Work to complete = Reproduce every line of text in the data below without alteration, and omit the pictures from your answer.

Top of Available data

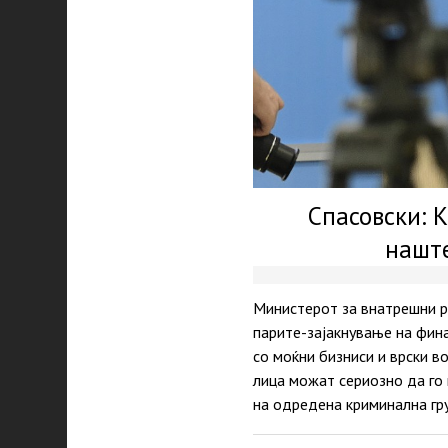
Спасовски: 
наште
Министерот за внатрешни р
парите-зајакнување на фина
со моќни бизниси и врски в
лица можат сериозно да го
на одредена криминална гр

Bottom of Available data

Solution for this exercise =
Спасовски: 
наште
Министерот за внатрешни р
парите-зајакнување на фина
со моќни бизниси и врски в
лица можат сериозно да го
на одредена криминална гр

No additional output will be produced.